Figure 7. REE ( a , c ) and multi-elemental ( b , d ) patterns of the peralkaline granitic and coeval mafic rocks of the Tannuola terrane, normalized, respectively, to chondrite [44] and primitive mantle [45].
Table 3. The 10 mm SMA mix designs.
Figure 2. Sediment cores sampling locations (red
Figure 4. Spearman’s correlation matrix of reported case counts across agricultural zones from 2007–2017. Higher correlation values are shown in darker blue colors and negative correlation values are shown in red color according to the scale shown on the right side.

---*---

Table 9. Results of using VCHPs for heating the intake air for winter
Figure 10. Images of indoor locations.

---*---

Your assignment
Looking at the data above, return every line from the one with "Table 9. Results" down to the one with "Figure 10. Images of indoor locations.", exactly and inclusively.

Exercise answer
Table 9. Results of using VCHPs for heating the intake air for winter
Figure 10. Images of indoor locations.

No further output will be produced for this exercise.